[TEXT SECTION Boundary: Start]

Take different measurements at the same level. For example, if you are measuring file-system throughput, do not measure just the throughput seen by a user application; also measure the throughput observed inside the operating system (such as at the file block cache). These measurements should match;

Measure the system's behavior at a lower level to break down the factors that determine performance, as I discuss later under Rule 4 (Always measure one level deeper);

Make back-of-the-envelope calculations to see if the measurements are in the ballpark expected; and

Run simulations and compare their results to measurements of the real implementation.

As you begin collecting measurements, compare them and be alert for inconsistencies. There will almost always be things that do not make sense. When something does not make complete sense, stop and gather more data. For example, in a recent measurement of a new network transport protocol, a benchmark indicated that a server could handle no more than 600,000 packets per second. However, my colleagues and I had seen servers process more than 900,000 packets per second with other protocols and believed the new protocol was at least as efficient as the old ones. We decided to gather additional data. As a result, we discovered a bug in the flow-control mechanism on the client side: clients were not transmitting data fast enough to keep the server fully loaded. Fixing the bug improved performance to the level we expected.

[TEXT SECTION Boundary: End]
[DATASET ENTRIES Boundary: Start]

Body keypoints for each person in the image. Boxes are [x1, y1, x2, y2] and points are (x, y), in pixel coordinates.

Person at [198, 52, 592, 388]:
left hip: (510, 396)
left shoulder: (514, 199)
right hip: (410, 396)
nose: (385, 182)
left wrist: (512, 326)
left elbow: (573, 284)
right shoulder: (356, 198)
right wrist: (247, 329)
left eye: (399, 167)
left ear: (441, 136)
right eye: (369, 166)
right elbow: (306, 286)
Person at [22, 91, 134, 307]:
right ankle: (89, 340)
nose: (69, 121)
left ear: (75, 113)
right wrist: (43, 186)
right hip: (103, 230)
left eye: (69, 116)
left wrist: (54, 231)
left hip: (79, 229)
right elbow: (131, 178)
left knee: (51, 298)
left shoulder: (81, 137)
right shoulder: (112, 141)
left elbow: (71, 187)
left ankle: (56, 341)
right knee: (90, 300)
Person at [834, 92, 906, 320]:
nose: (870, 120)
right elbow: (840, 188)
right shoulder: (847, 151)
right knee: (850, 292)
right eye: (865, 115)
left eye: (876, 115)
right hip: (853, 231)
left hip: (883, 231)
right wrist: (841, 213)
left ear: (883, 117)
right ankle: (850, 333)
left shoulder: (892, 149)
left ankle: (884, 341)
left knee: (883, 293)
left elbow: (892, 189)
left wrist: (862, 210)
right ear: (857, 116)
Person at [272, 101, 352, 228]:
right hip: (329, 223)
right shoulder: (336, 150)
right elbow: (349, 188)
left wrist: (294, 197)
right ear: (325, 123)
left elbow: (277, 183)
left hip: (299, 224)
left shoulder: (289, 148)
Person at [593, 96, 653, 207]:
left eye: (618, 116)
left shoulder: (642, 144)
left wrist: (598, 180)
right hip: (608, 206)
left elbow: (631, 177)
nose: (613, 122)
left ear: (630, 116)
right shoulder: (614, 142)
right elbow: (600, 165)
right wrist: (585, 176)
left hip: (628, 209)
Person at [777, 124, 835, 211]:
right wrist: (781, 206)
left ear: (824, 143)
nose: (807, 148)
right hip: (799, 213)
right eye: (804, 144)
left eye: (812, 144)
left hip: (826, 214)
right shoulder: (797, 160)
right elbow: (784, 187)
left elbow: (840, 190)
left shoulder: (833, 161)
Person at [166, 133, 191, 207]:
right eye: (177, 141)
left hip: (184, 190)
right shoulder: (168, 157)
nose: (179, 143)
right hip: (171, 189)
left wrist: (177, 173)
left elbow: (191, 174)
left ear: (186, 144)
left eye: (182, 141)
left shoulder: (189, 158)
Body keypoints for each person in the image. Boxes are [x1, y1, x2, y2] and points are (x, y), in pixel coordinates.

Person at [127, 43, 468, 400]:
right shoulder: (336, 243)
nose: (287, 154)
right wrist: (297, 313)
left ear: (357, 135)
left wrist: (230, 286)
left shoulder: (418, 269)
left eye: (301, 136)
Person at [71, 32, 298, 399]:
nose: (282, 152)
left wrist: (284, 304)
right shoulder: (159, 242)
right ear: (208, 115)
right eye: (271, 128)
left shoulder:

[DATASET ENTRIES Boundary: End]

DIRECTIONS:
- A) In the text on performance measurement, what was the maximum packet rate the benchmark indicated the server could handle with the new network transport protocol?
- B) Rewrite the performance-measurement text's paragraph beginning "As you begin collecting measurements" as a short bulleted list that keeps its main facts.
- C) Pick up the performance-measurement text after its final sentence and carry it on.

ANSWER SECTION:
- A) No more than 600,000 packets per second.

- B)
- Compare measurements as you collect them and watch for inconsistencies, which almost always appear.
- When something does not fully make sense, stop and gather more data.
- Example: a benchmark showed a server handling no more than 600,000 packets per second with a new network transport protocol, though servers had processed over 900,000 with other protocols and the new one was believed at least as efficient.
- Gathering more data revealed a client-side flow-control bug: clients were not sending data fast enough to keep the server fully loaded.
- Fixing the bug raised performance to the expected level.

- C)
Further analysis will sometimes show the unexpected behavior is correct, as in the log-structured file system example discussed under Mistake 2 (Guessing instead of measuring); such situations are usually interesting, and you will learn something important as you resolve the contradiction. In my experience, initial performance measurements are always riddled with contradictions and things we don't understand, and resolving them is always useful; either we fix a problem or we deepen our understanding of the system.

Above all, do not tolerate anything you do not understand. Assume there are bugs and problems with every measurement, and your job is to find and fix them. If you do not find problems, you should feel uneasy, because there are probably bugs you missed. Curmudgeons make good performance evaluators because they trust nothing and enjoy finding problems.

Rule 3: Use your intuition to ask questions, not to answer them. Intuition is a wonderful thing. As you accumulate knowledge and experience in an area, you will start having gut-level feelings about a system's behavior and how to handle certain problems. If used properly, such intuition can save significant time and effort. However, it is easy to become over-confident and assume your intuition is infallible. This leads to Mistake 2 (Guessing instead of measuring).

The best way to use intuition is to identify promising areas for further exploration. For example, when looking over performance measurements, ask yourself if they make sense. How does the performance compare to what you expected? Does it seem too good to be true? Does the system scale more poorly than you had hoped? Does a curve jump unexpectedly when you expected it to be smooth? Do some benchmarks exhibit behavior that is dramatically different from others? Consider anything that does not match your intuition a red flag and investigate it, as described in Rule 2 (Never trust a number generated by a computer). Intuition can be very helpful in identifying problems.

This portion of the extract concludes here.